Michel Pastoureau
Il est des artistes dont l'œuvre demande un certain apprentissage ou une fréquentation
régulière avant d’être comprise puis appréciée. Il en est d’autres, en revanche, dont le travail
engendre une adhésion immédiate et une sympathie directe. Vladimir German est de ceux-là,
du moins pour ce qui me concerne. J’aurais non seulement aimé l’entendre parler de chacune
de ses œuvres mais aussi apprendre à ses côtés et partager son regard sur les formes, les
couleurs, les matières et les techniques. Il les a toutes sollicitées au gré de ses ports d’attache,
de ses rencontres, de ses envies et de ses curiosités, mais loin de traduire une certaine et bien
compréhensible diversité, son œuvre présente au contraire une forte et séduisante unité. C’est
du reste cette unité qui m’a frappé la première fois que le travail de Vladimir m’a été présenté
par son épouse Fabienne, l’année dernière, à Semur-en-Auxois, petite cité de caractère sise
dans le nord de la Bourgogne. Là, l’artiste a travaillé lors des trente dernières années de son
existence, dans un cadre tout à la fois apaisé et apaisant, au bord d’une jolie rivière sinueuse et
musicale, l’Armançon, affluent de l’Yonne. La visite de son atelier, resté partiellement en l’état,
m’a montré non seulement un lieu plein de charme et de discrétion, mais en totale harmonie
avec les œuvres qui s’y trouvaient et s’y trouvent encore.
Tout ici est à l’opposé de ce qui se voit le plus souvent dans les galeries parisiennes d’art
contemporain, c’est-à-dire la frime, le clinquant, la proclamation d’une appartenance à tel
mouvement et pas à tel autre, voire, plus insupportable encore, l’envie de « faire le malin ».
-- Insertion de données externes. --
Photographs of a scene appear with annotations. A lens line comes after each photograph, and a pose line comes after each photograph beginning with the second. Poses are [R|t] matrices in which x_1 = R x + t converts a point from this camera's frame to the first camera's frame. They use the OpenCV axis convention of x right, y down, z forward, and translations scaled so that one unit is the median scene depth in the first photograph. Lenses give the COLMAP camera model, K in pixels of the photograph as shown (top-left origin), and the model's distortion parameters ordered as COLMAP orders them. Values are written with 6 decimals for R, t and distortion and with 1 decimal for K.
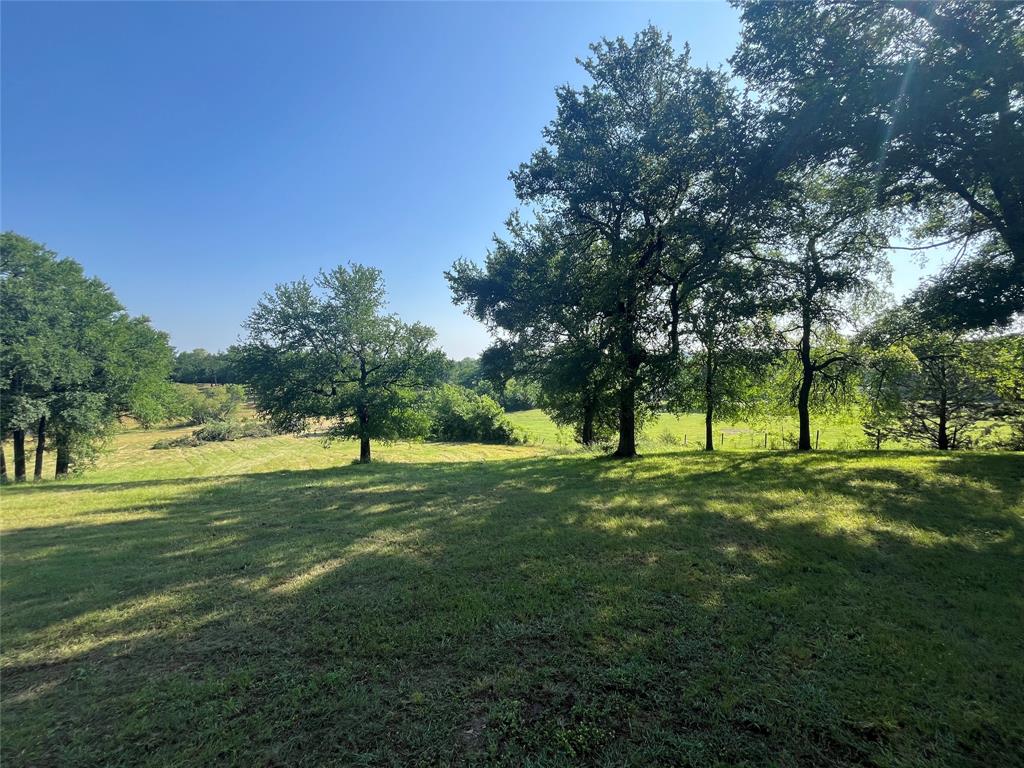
lens RADIAL K [[413.9, 0, 517.0], [0, 413.9, 382.2], [0, 0, 1]] dist [-0.006826, 0.001199]
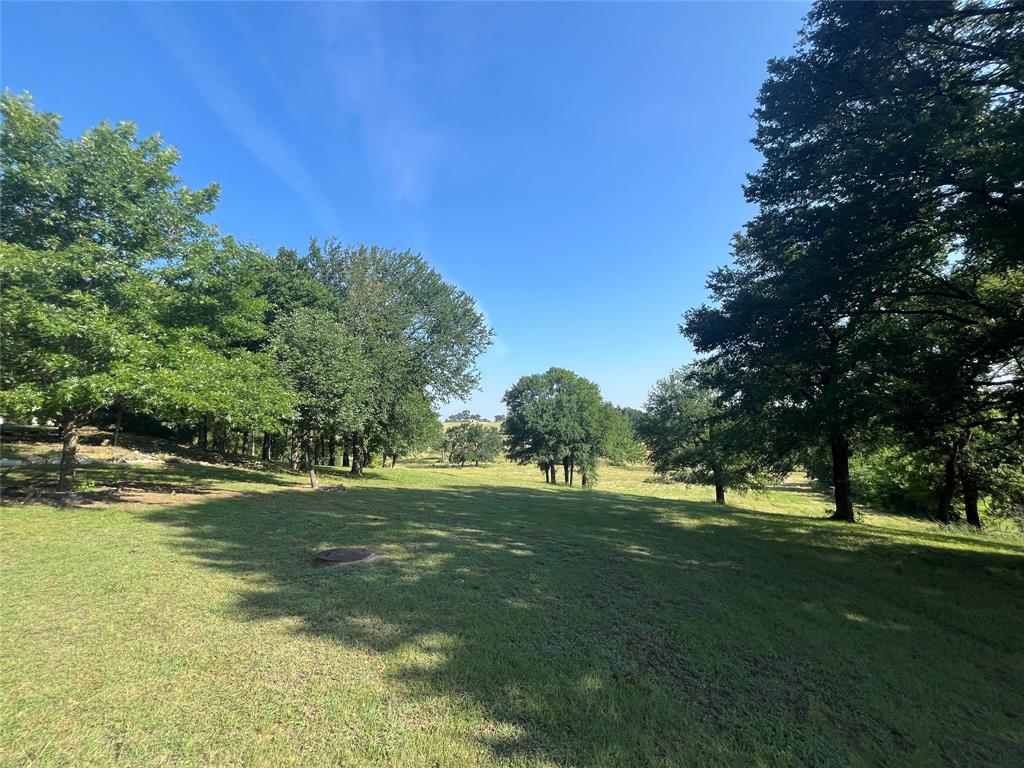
lens RADIAL K [[413.9, 0, 512.1], [0, 413.9, 380.7], [0, 0, 1]] dist [-0.006826, 0.001199]
pose [[0.443888, -0.098706, -0.890629, 1.064030], [-0.015049, 0.992953, -0.117547, -0.064149], [0.895956, 0.065581, 0.439274, -0.376069]]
Dans le travail de Vladimir German, le criard et le tape-à-l’œil sont totalement absents. Je ne
peux que m’en réjouir. En outre, qu’il s’agisse de peintures ou de sculptures, sa palette est la
mienne, faite des tons mats, de dominantes s’inscrivant dans la gamme des bruns et des gris,
de teintes légèrement voilées, parfois un peu fanées, ou bien de contrastes sourds et
subtilement monocordes. Pas de rose ni d’orangé agressifs, pas de ces violets artificiels dont
usent et abusent les faux artistes, peu de jaunes, peu de rouges, quelques verts joliment
foncés, mais surtout, outre les bruns admirables et les gris indispensables, des bleus du soir,
des blancs terreux, des noirs pas tout à fait noirs mais noirs quand même. Et plus remarquable
encore, des couleurs mates, celles qui sont chères à ma vue et à l’idée que je me fais d’une
palette harmonieuse et sincère. Faire briller les couleurs c’est toujours les trahir et les rendre
disgracieuses.
Au demeurant, il me semble que c’est cette matité qui fait l’unité du travail de Vladimir
German, qu’il soit peintre, graveur, sculpteur, assembleur de matériaux divers. Je reconnais et
j’admire cette matité pleinement à l’œuvre dans ses compositions associant le bois, la terre, la
pierre et le métal, avec quelquefois une touche de peinture blanche ajoutée ici ou là. Je la
trouve également dans ses natures mortes, intemporelles et silencieuses, et dans ses portraits
peints, graves et concentrés. De nos jours, peindre en tonalités mates est plus difficile et plus
ingrat que de barbouiller le support de couleurs vives. Non seulement en raison des pigments
disponibles, des éclairages trop violents et des attentes perverties d’un certain public, mais
aussi à cause des moyens modernes de reproduction, qui tentent de faire connaître les œuvres
d’un artiste mais qui trahissent souvent son travail : comment traduire la matité des couleurs sur
le papier glacé d’un catalogue ou sur l’écran étincelant d’un ordinateur ? C’est un combat perdu
d’avance.
De fait, il semble y avoir chez Vladimir German quelque chose d’artisanal et de
noblement résigné, une attitude qui tourne le dos aux gadgets de la modernité et préfère les matériaux naturels à ceux de l’électronique. D’où cette délicate impression de mélancolie qui
affleure dans ses paysages pluvieux, ses lumières vespérales, ses visages aux yeux mi-clos et
ses teintes mates.
Les couleurs mates sont toujours des couleurs mélancoliques.